(Stored dataset items)
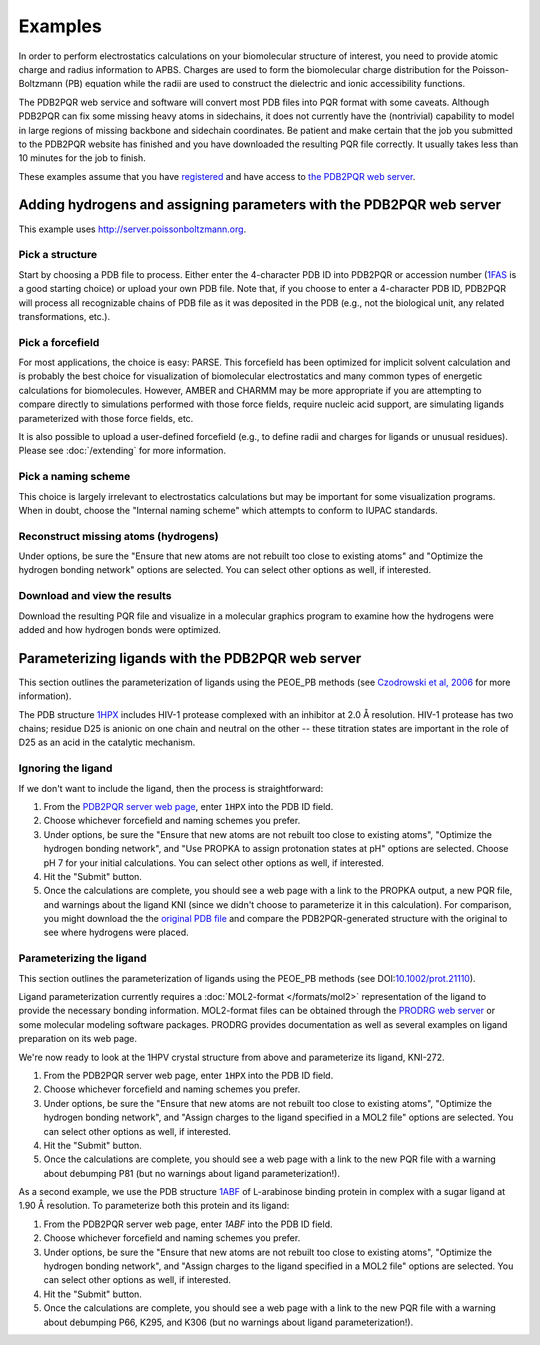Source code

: ========
Examples
========

In order to perform electrostatics calculations on your biomolecular structure of interest, you need to provide atomic charge and radius information to APBS.
Charges are used to form the biomolecular charge distribution for the Poisson-Boltzmann (PB) equation while the radii are used to construct the dielectric and ionic accessibility functions.

The PDB2PQR web service and software will convert most PDB files into PQR format with some caveats.
Although PDB2PQR can fix some missing heavy atoms in sidechains, it does not currently have the (nontrivial) capability to model in large regions of missing backbone and sidechain coordinates.
Be patient and make certain that the job you submitted to the PDB2PQR website has finished and you have downloaded the resulting PQR file correctly.
It usually takes less than 10 minutes for the job to finish.

These examples assume that you have `registered <http://eepurl.com/by4eQr>`_ and have access to `the PDB2PQR web server <http://server.poissonboltzmann.org>`_.

---------------------------------------------------------------------
Adding hydrogens and assigning parameters with the PDB2PQR web server
---------------------------------------------------------------------

This example uses http://server.poissonboltzmann.org.

^^^^^^^^^^^^^^^^
Pick a structure
^^^^^^^^^^^^^^^^

Start by choosing a PDB file to process.
Either enter the 4-character PDB ID into PDB2PQR or accession number (`1FAS <http://www.rcsb.org/pdb/explore.do?structureId=1FAS>`_ is a good starting choice) or upload your own PDB file.
Note that, if you choose to enter a 4-character PDB ID, PDB2PQR will process all recognizable chains of PDB file as it was deposited in the PDB (e.g., not the biological unit, any related transformations, etc.).

^^^^^^^^^^^^^^^^^
Pick a forcefield
^^^^^^^^^^^^^^^^^

For most applications, the choice is easy: PARSE.
This forcefield has been optimized for implicit solvent calculation and is probably the best choice for visualization of biomolecular electrostatics and many common types of energetic calculations for biomolecules.
However, AMBER and CHARMM may be more appropriate if you are attempting to compare directly to simulations performed with those force fields, require nucleic acid support, are simulating ligands parameterized with those force fields, etc.

It is also possible to upload a user-defined forcefield (e.g., to define radii and charges for ligands or unusual residues).
Please see :doc:`/extending` for more information.

^^^^^^^^^^^^^^^^^^^^
Pick a naming scheme
^^^^^^^^^^^^^^^^^^^^

This choice is largely irrelevant to electrostatics calculations but may be important for some visualization programs.
When in doubt, choose the "Internal naming scheme" which attempts to conform to IUPAC standards.

^^^^^^^^^^^^^^^^^^^^^^^^^^^^^^^^^^^^^
Reconstruct missing atoms (hydrogens)
^^^^^^^^^^^^^^^^^^^^^^^^^^^^^^^^^^^^^

Under options, be sure the "Ensure that new atoms are not rebuilt too close to existing atoms" and "Optimize the hydrogen bonding network" options are selected.
You can select other options as well, if interested.

^^^^^^^^^^^^^^^^^^^^^^^^^^^^^
Download and view the results
^^^^^^^^^^^^^^^^^^^^^^^^^^^^^

Download the resulting PQR file and visualize in a molecular graphics program to examine how the hydrogens were added and how hydrogen bonds were optimized.

--------------------------------------------------
Parameterizing ligands with the PDB2PQR web server
--------------------------------------------------

This section outlines the parameterization of ligands using the PEOE_PB methods (see `Czodrowski et al, 2006 <http://dx.doi.org/10.1002/prot.21110>`_ for more information).

The PDB structure `1HPX <http://www.rcsb.org/pdb/explore.do?structureId=1hpx>`_ includes HIV-1 protease complexed with an inhibitor at 2.0 Å resolution.
HIV-1 protease has two chains; residue D25 is anionic on one chain and neutral on the other -- these titration states are important in the role of D25 as an acid in the catalytic mechanism.

^^^^^^^^^^^^^^^^^^^
Ignoring the ligand
^^^^^^^^^^^^^^^^^^^

If we don't want to include the ligand, then the process is straightforward:

#. From the `PDB2PQR server web page <http://server.poissonboltzmann.org>`_, enter ``1HPX`` into the PDB ID field.

#. Choose whichever forcefield and naming schemes you prefer.

#. Under options, be sure the "Ensure that new atoms are not rebuilt too close to existing atoms", "Optimize the hydrogen bonding network", and "Use PROPKA to assign protonation states at pH" options are selected. Choose pH 7 for your initial calculations. You can select other options as well, if interested.

#. Hit the "Submit" button.

#. Once the calculations are complete, you should see a web page with a link to the PROPKA output, a new PQR file, and warnings about the ligand KNI (since we didn't choose to parameterize it in this calculation). For comparison, you might download the the `original PDB file <http://www.pdb.org/pdb/explore.do?structureId=1HPX>`_ and compare the PDB2PQR-generated structure with the original to see where hydrogens were placed.

^^^^^^^^^^^^^^^^^^^^^^^^^
Parameterizing the ligand
^^^^^^^^^^^^^^^^^^^^^^^^^

This section outlines the parameterization of ligands using the PEOE_PB methods (see DOI:`10.1002/prot.21110 <http://dx.doi.org/10.1002/prot.21110>`_).

Ligand parameterization currently requires a :doc:`MOL2-format </formats/mol2>` representation of the ligand to provide the necessary bonding information.
MOL2-format files can be obtained through the `PRODRG web server <http://davapc1.bioch.dundee.ac.uk/cgi-bin/prodrg>`_ or some molecular modeling software packages.
PRODRG provides documentation as well as several examples on ligand preparation on its web page.

We're now ready to look at the 1HPV crystal structure from above and parameterize its ligand, KNI-272.

#. From the PDB2PQR server web page, enter ``1HPX`` into the PDB ID field.

#. Choose whichever forcefield and naming schemes you prefer.

#. Under options, be sure the "Ensure that new atoms are not rebuilt too close to existing atoms", "Optimize the hydrogen bonding network", and "Assign charges to the ligand specified in a MOL2 file" options are selected. You can select other options as well, if interested.

#. Hit the "Submit" button.

#. Once the calculations are complete, you should see a web page with a link to the new PQR file with a warning about debumping P81 (but no warnings about ligand parameterization!). 

As a second example, we use the PDB structure `1ABF <http://www.rcsb.org/pdb/explore.do?structureId=1abf>`_ of L-arabinose binding protein in complex with a sugar ligand at 1.90 Å resolution.
To parameterize both this protein and its ligand:

#. From the PDB2PQR server web page, enter `1ABF` into the PDB ID field.

#. Choose whichever forcefield and naming schemes you prefer.

#. Under options, be sure the "Ensure that new atoms are not rebuilt too close to existing atoms", "Optimize the hydrogen bonding network", and "Assign charges to the ligand specified in a MOL2 file" options are selected. You can select other options as well, if interested.

#. Hit the "Submit" button.

#. Once the calculations are complete, you should see a web page with a link to the new PQR file with a warning about debumping P66, K295, and K306 (but no warnings about ligand parameterization!).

PROBLEM DETAILS: All that is needed is the data above, repeated exactly, without the pictures.

RESULT OF THE TASK:
Source code

: ========
Examples
========

In order to perform electrostatics calculations on your biomolecular structure of interest, you need to provide atomic charge and radius information to APBS.
Charges are used to form the biomolecular charge distribution for the Poisson-Boltzmann (PB) equation while the radii are used to construct the dielectric and ionic accessibility functions.

The PDB2PQR web service and software will convert most PDB files into PQR format with some caveats.
Although PDB2PQR can fix some missing heavy atoms in sidechains, it does not currently have the (nontrivial) capability to model in large regions of missing backbone and sidechain coordinates.
Be patient and make certain that the job you submitted to the PDB2PQR website has finished and you have downloaded the resulting PQR file correctly.
It usually takes less than 10 minutes for the job to finish.

These examples assume that you have `registered <http://eepurl.com/by4eQr>`_ and have access to `the PDB2PQR web server <http://server.poissonboltzmann.org>`_.

---------------------------------------------------------------------
Adding hydrogens and assigning parameters with the PDB2PQR web server
---------------------------------------------------------------------

This example uses http://server.poissonboltzmann.org.

^^^^^^^^^^^^^^^^
Pick a structure
^^^^^^^^^^^^^^^^

Start by choosing a PDB file to process.
Either enter the 4-character PDB ID into PDB2PQR or accession number (`1FAS <http://www.rcsb.org/pdb/explore.do?structureId=1FAS>`_ is a good starting choice) or upload your own PDB file.
Note that, if you choose to enter a 4-character PDB ID, PDB2PQR will process all recognizable chains of PDB file as it was deposited in the PDB (e.g., not the biological unit, any related transformations, etc.).

^^^^^^^^^^^^^^^^^
Pick a forcefield
^^^^^^^^^^^^^^^^^

For most applications, the choice is easy: PARSE.
This forcefield has been optimized for implicit solvent calculation and is probably the best choice for visualization of biomolecular electrostatics and many common types of energetic calculations for biomolecules.
However, AMBER and CHARMM may be more appropriate if you are attempting to compare directly to simulations performed with those force fields, require nucleic acid support, are simulating ligands parameterized with those force fields, etc.

It is also possible to upload a user-defined forcefield (e.g., to define radii and charges for ligands or unusual residues).
Please see :doc:`/extending` for more information.

^^^^^^^^^^^^^^^^^^^^
Pick a naming scheme
^^^^^^^^^^^^^^^^^^^^

This choice is largely irrelevant to electrostatics calculations but may be important for some visualization programs.
When in doubt, choose the "Internal naming scheme" which attempts to conform to IUPAC standards.

^^^^^^^^^^^^^^^^^^^^^^^^^^^^^^^^^^^^^
Reconstruct missing atoms (hydrogens)
^^^^^^^^^^^^^^^^^^^^^^^^^^^^^^^^^^^^^

Under options, be sure the "Ensure that new atoms are not rebuilt too close to existing atoms" and "Optimize the hydrogen bonding network" options are selected.
You can select other options as well, if interested.

^^^^^^^^^^^^^^^^^^^^^^^^^^^^^
Download and view the results
^^^^^^^^^^^^^^^^^^^^^^^^^^^^^

Download the resulting PQR file and visualize in a molecular graphics program to examine how the hydrogens were added and how hydrogen bonds were optimized.

--------------------------------------------------
Parameterizing ligands with the PDB2PQR web server
--------------------------------------------------

This section outlines the parameterization of ligands using the PEOE_PB methods (see `Czodrowski et al, 2006 <http://dx.doi.org/10.1002/prot.21110>`_ for more information).

The PDB structure `1HPX <http://www.rcsb.org/pdb/explore.do?structureId=1hpx>`_ includes HIV-1 protease complexed with an inhibitor at 2.0 Å resolution.
HIV-1 protease has two chains; residue D25 is anionic on one chain and neutral on the other -- these titration states are important in the role of D25 as an acid in the catalytic mechanism.

^^^^^^^^^^^^^^^^^^^
Ignoring the ligand
^^^^^^^^^^^^^^^^^^^

If we don't want to include the ligand, then the process is straightforward:

#. From the `PDB2PQR server web page <http://server.poissonboltzmann.org>`_, enter ``1HPX`` into the PDB ID field.

#. Choose whichever forcefield and naming schemes you prefer.

#. Under options, be sure the "Ensure that new atoms are not rebuilt too close to existing atoms", "Optimize the hydrogen bonding network", and "Use PROPKA to assign protonation states at pH" options are selected. Choose pH 7 for your initial calculations. You can select other options as well, if interested.

#. Hit the "Submit" button.

#. Once the calculations are complete, you should see a web page with a link to the PROPKA output, a new PQR file, and warnings about the ligand KNI (since we didn't choose to parameterize it in this calculation). For comparison, you might download the the `original PDB file <http://www.pdb.org/pdb/explore.do?structureId=1HPX>`_ and compare the PDB2PQR-generated structure with the original to see where hydrogens were placed.

^^^^^^^^^^^^^^^^^^^^^^^^^
Parameterizing the ligand
^^^^^^^^^^^^^^^^^^^^^^^^^

This section outlines the parameterization of ligands using the PEOE_PB methods (see DOI:`10.1002/prot.21110 <http://dx.doi.org/10.1002/prot.21110>`_).

Ligand parameterization currently requires a :doc:`MOL2-format </formats/mol2>` representation of the ligand to provide the necessary bonding information.
MOL2-format files can be obtained through the `PRODRG web server <http://davapc1.bioch.dundee.ac.uk/cgi-bin/prodrg>`_ or some molecular modeling software packages.
PRODRG provides documentation as well as several examples on ligand preparation on its web page.

We're now ready to look at the 1HPV crystal structure from above and parameterize its ligand, KNI-272.

#. From the PDB2PQR server web page, enter ``1HPX`` into the PDB ID field.

#. Choose whichever forcefield and naming schemes you prefer.

#. Under options, be sure the "Ensure that new atoms are not rebuilt too close to existing atoms", "Optimize the hydrogen bonding network", and "Assign charges to the ligand specified in a MOL2 file" options are selected. You can select other options as well, if interested.

#. Hit the "Submit" button.

#. Once the calculations are complete, you should see a web page with a link to the new PQR file with a warning about debumping P81 (but no warnings about ligand parameterization!). 

As a second example, we use the PDB structure `1ABF <http://www.rcsb.org/pdb/explore.do?structureId=1abf>`_ of L-arabinose binding protein in complex with a sugar ligand at 1.90 Å resolution.
To parameterize both this protein and its ligand:

#. From the PDB2PQR server web page, enter `1ABF` into the PDB ID field.

#. Choose whichever forcefield and naming schemes you prefer.

#. Under options, be sure the "Ensure that new atoms are not rebuilt too close to existing atoms", "Optimize the hydrogen bonding network", and "Assign charges to the ligand specified in a MOL2 file" options are selected. You can select other options as well, if interested.

#. Hit the "Submit" button.

#. Once the calculations are complete, you should see a web page with a link to the new PQR file with a warning about debumping P66, K295, and K306 (but no warnings about ligand parameterization!).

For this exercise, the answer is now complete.